Cresco Labs Raises $250K for Cannabis Justice Reform 

Cresco Labs announced that its “Summer of Social Justice” initiative raised more than $250,000 for justice reform organizations and supported the expungement process for more than 1,000 people with marijuana-related criminal records. 

“As the United States moves to decriminalize cannabis and the industry continues to grow, it is critical that businesses use their platforms and resources to help restore communities and create opportunities for the BIPOC people and their families impacted by the War on Drugs,” said Charlie Bachtell, CEO of Cresco Labs.  “Cresco Labs is committed to continuing initiatives like the ‘Summer of Social Justice’ that will help the cannabis industry to continue to develop into a responsible and respectable one.” 

 

Space X Founder on the Future of Psychedelics 

“Generally, people should be open to psychedelics,” Musk said. “A lot of people making laws are kind of from a different era, so I think, as the new generation gets into political power, I think we will see greater receptivity to the benefits of psychedelics.” 

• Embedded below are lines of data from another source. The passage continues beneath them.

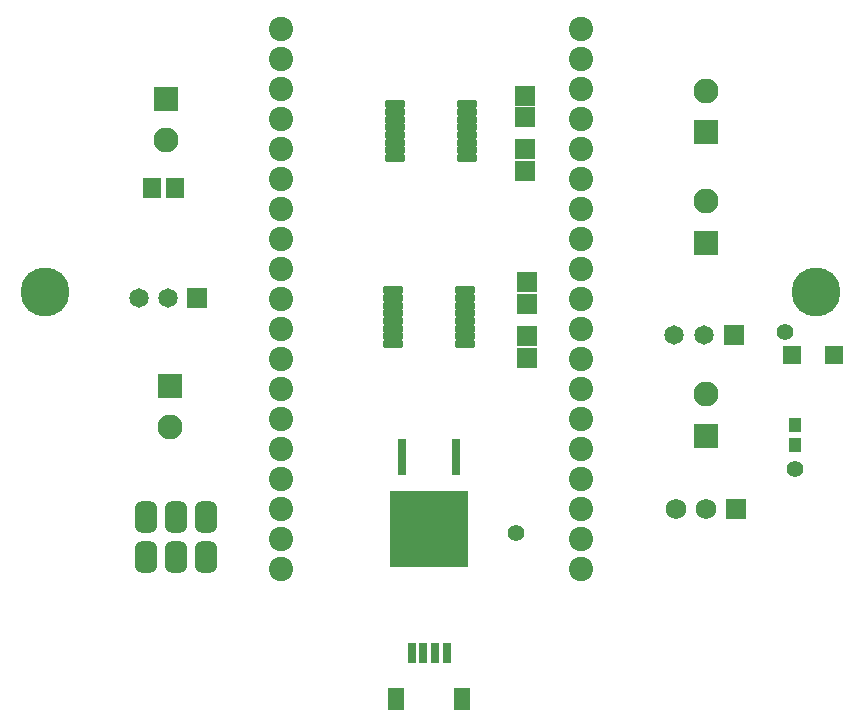
<source format=gts>
G04*
G04 #@! TF.GenerationSoftware,Altium Limited,Altium Designer,22.0.2 (36)*
G04*
G04 Layer_Color=8388736*
%FSLAX23Y23*%
%MOIN*%
G70*
G04*
G04 #@! TF.SameCoordinates,F56BB060-458F-4204-93A6-019121B336C4*
G04*
G04*
G04 #@! TF.FilePolarity,Negative*
G04*
G01*
G75*
%ADD18R,0.059X0.059*%
%ADD19R,0.044X0.049*%
%ADD22R,0.028X0.120*%
%ADD23R,0.260X0.257*%
G04:AMPARAMS|DCode=28|XSize=24mil|YSize=69mil|CornerRadius=5mil|HoleSize=0mil|Usage=FLASHONLY|Rotation=90.000|XOffset=0mil|YOffset=0mil|HoleType=Round|Shape=RoundedRectangle|*
%AMROUNDEDRECTD28*
21,1,0.024,0.059,0,0,90.0*
21,1,0.014,0.069,0,0,90.0*
1,1,0.010,0.030,0.007*
1,1,0.010,0.030,-0.007*
1,1,0.010,-0.030,-0.007*
1,1,0.010,-0.030,0.007*
%
%ADD28ROUNDEDRECTD28*%
%ADD29R,0.061X0.067*%
%ADD30R,0.067X0.065*%
%ADD31R,0.067X0.067*%
%ADD32R,0.030X0.067*%
%ADD33R,0.053X0.077*%
%ADD34C,0.065*%
%ADD35R,0.065X0.065*%
%ADD36C,0.083*%
%ADD37R,0.083X0.083*%
G04:AMPARAMS|DCode=38|XSize=73mil|YSize=104mil|CornerRadius=20mil|HoleSize=0mil|Usage=FLASHONLY|Rotation=180.000|XOffset=0mil|YOffset=0mil|HoleType=Round|Shape=RoundedRectangle|*
%AMROUNDEDRECTD38*
21,1,0.073,0.065,0,0,180.0*
21,1,0.033,0.104,0,0,180.0*
1,1,0.039,-0.017,0.032*
1,1,0.039,0.017,0.032*
1,1,0.039,0.017,-0.032*
1,1,0.039,-0.017,-0.032*
%
%ADD38ROUNDEDRECTD38*%
%ADD39R,0.069X0.069*%
%ADD40C,0.069*%
%ADD41C,0.163*%
%ADD42C,0.081*%
%ADD43C,0.056*%
D18*
X3721Y1710D02*
D03*
X3859D02*
D03*
D19*
X3730Y1410D02*
D03*
Y1475D02*
D03*
D22*
X2600Y1370D02*
D03*
X2420D02*
D03*
D23*
X2510Y1128D02*
D03*
D28*
X2395Y2545D02*
D03*
Y2519D02*
D03*
Y2494D02*
D03*
Y2468D02*
D03*
Y2442D02*
D03*
Y2417D02*
D03*
Y2391D02*
D03*
Y2366D02*
D03*
X2635Y2545D02*
D03*
Y2519D02*
D03*
Y2494D02*
D03*
Y2468D02*
D03*
Y2442D02*
D03*
Y2417D02*
D03*
Y2391D02*
D03*
Y2366D02*
D03*
X2390Y1925D02*
D03*
Y1899D02*
D03*
Y1874D02*
D03*
Y1848D02*
D03*
Y1823D02*
D03*
Y1797D02*
D03*
Y1771D02*
D03*
Y1746D02*
D03*
X2630Y1925D02*
D03*
Y1899D02*
D03*
Y1874D02*
D03*
Y1848D02*
D03*
Y1823D02*
D03*
Y1797D02*
D03*
Y1771D02*
D03*
Y1746D02*
D03*
D29*
X1588Y2265D02*
D03*
X1662D02*
D03*
D30*
X2830Y2574D02*
D03*
Y2503D02*
D03*
X2835Y1880D02*
D03*
Y1951D02*
D03*
D31*
X2830Y2395D02*
D03*
Y2322D02*
D03*
X2835Y1771D02*
D03*
Y1699D02*
D03*
D32*
X2570Y715D02*
D03*
X2531D02*
D03*
X2491D02*
D03*
X2452D02*
D03*
D33*
X2401Y562D02*
D03*
X2621D02*
D03*
D34*
X3328Y1775D02*
D03*
X3427D02*
D03*
X1542Y1900D02*
D03*
X1640D02*
D03*
D35*
X3525Y1775D02*
D03*
X1738Y1900D02*
D03*
D36*
X3432Y1578D02*
D03*
Y2221D02*
D03*
Y2589D02*
D03*
X1633Y2425D02*
D03*
X1648Y1469D02*
D03*
D37*
X3432Y1440D02*
D03*
Y2084D02*
D03*
Y2451D02*
D03*
X1633Y2563D02*
D03*
X1648Y1607D02*
D03*
D38*
X1765Y1035D02*
D03*
X1665D02*
D03*
X1565D02*
D03*
X1767Y1170D02*
D03*
X1667D02*
D03*
X1567D02*
D03*
D39*
X3532Y1195D02*
D03*
D40*
X3432D02*
D03*
X3332D02*
D03*
D41*
X1230Y1920D02*
D03*
X3800D02*
D03*
D42*
X3015Y2495D02*
D03*
Y2595D02*
D03*
Y2695D02*
D03*
Y2795D02*
D03*
Y2395D02*
D03*
Y2295D02*
D03*
Y2195D02*
D03*
Y2095D02*
D03*
Y1995D02*
D03*
Y1895D02*
D03*
Y1495D02*
D03*
Y1595D02*
D03*
Y1695D02*
D03*
Y1795D02*
D03*
Y1395D02*
D03*
Y1295D02*
D03*
Y1195D02*
D03*
Y1095D02*
D03*
Y995D02*
D03*
X2015Y2495D02*
D03*
Y2595D02*
D03*
Y2695D02*
D03*
Y2795D02*
D03*
Y2395D02*
D03*
Y2295D02*
D03*
Y2195D02*
D03*
Y2095D02*
D03*
Y1995D02*
D03*
Y1895D02*
D03*
Y1495D02*
D03*
Y1595D02*
D03*
Y1695D02*
D03*
Y1795D02*
D03*
Y1395D02*
D03*
Y1295D02*
D03*
Y1195D02*
D03*
Y1095D02*
D03*
Y995D02*
D03*
D43*
X3730Y1330D02*
D03*
X3695Y1785D02*
D03*
X2800Y1115D02*
D03*
M02*

</source>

-Elon Musk, speaking at CodeCon 

 

Cannabis Research Hindered by Legal Status 

The National Institute on Drug Abuse (NIDA) informed Congress recently that the Schedule I status of controlled substances like cannabis is preventing or discouraging research into their potential risks and benefits.  

“Researchers have reported that obtaining a new registration can take more than a year, that modifying a registration can also be time consuming, and that differing interpretations of the Schedule I registration requirements among local DEA field offices, research institutions, as well as distinct federal and state registration requirements, greatly complicate the process,” the federal agency told lawmakers. “These challenges can impede critical research on Schedule I substances and deter or prevent scientists from pursuing such work.” 

 

Would You Hire Unvaccinated Employees? 

For many small businesses, vaccination is shaping up to be a requirement for employment. Many in the private sector see vaccination not just as a safety issue but a financial issue as well, with COVID-19 infections among employees also affecting their bottom line. 

Nearly 60% of small businesses indicated that they will only hire workers who are vaccinated against COVID-19, according to a survey by small business review site Digital.com. A little over 20% responded that they are considering a mandate while 19% answered that they will not mandate employees to be vaccinated. The survey polled 1,000 U.S.-based small businesses, most of which were in the South and Midwest.